---------- Passage shown
See page 48 of the PR for where the company discusses tax implications:
https://www.bamsec.com/filing/110465924058430/2?cik=865752
If you didn’t have a position in MNST before this trade, you should be fine.
If you buy 99 shares with the intention of tendering all 99 shares, then you should meet conditions 1, 2, and 3. This way, you will be taxed as a capital gain.
Now I have no knowledge of US tax-free accounts, so I will just provide commentary to my Canadian folks below (if you are a US citizen, please comment below with your findings):
For Canadians:
This is not tax advice. I'm not a tax professional. Consult with a tax professional.
As far as I read, if you buy 99 shares and tender all shares, it will mean you have a "complete termination of interest," which means its a capital gain under Section 302 of the Internal Revenue Code of the US.
Dividends get taxed in TFSA. Capital gains do not get taxes in TFSA.
Dividends and capital gains do not get taxed in the RRSP.
--------------------
---------- Given records
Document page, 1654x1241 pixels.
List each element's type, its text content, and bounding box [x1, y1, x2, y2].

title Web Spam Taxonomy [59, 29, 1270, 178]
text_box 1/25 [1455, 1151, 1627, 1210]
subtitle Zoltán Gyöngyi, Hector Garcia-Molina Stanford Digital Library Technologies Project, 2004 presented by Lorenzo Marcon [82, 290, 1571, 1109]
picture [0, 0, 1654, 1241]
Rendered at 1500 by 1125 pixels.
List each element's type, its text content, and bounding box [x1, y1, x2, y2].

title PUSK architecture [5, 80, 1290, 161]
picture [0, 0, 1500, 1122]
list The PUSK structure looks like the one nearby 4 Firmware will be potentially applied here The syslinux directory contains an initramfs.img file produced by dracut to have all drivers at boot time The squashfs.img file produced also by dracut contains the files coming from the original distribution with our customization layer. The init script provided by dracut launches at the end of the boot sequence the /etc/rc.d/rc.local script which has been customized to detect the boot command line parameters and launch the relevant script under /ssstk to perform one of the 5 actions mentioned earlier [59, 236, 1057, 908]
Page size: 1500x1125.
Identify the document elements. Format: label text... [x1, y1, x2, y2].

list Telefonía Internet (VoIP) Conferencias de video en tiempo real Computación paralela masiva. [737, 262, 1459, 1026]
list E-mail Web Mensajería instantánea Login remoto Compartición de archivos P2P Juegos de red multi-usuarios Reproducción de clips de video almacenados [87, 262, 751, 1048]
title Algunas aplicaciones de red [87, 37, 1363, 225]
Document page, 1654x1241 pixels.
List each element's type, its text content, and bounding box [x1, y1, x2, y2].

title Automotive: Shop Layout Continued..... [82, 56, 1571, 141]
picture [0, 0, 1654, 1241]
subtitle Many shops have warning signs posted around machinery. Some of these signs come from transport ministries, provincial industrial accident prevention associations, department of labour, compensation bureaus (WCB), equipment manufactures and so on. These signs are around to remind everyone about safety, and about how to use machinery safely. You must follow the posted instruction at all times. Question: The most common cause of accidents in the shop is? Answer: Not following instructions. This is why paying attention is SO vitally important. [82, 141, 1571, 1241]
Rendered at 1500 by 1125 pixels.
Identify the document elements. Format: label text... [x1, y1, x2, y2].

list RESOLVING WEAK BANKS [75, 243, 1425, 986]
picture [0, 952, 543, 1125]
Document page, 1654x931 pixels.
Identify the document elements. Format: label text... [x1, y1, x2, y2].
--------------------
### Exercise requirements
1 > Reproduce the text of the post on MNST tender-offer taxes between "If you buy 99 shares with" and "a capital gain.", inclusive.
2 > Extend the post on MNST tender-offer taxes, picking up after its final sentence.

### Responses per task
1 >
If you buy 99 shares with the intention of tendering all 99 shares, then you should meet conditions 1, 2, and 3. This way, you will be taxed as a capital gain.

2 >
Given that this should qualify as a capital gain if you simply purchase 99 shares and tender them with no prior position in MNST, that means you can hold this in TFSA or RRSP.
BUT, if you hold in TFSA, your broker may think its a dividend and take 15% withholding tax based on the US-Canada Tax Treaty, so when you do taxes, you'll have to ask the US government for the money back. This would be a real hassle for $15 bucks.
So the hassel-less way is to invest in this in your RRSP is my guess, given that dividends aren't taxed in the treaty for the RRSP.
This is not tax advice; I'm not a tax professional. Consult with a tax professional.
Not investment advice, DYODD. Could be unique tax implications that apply to you.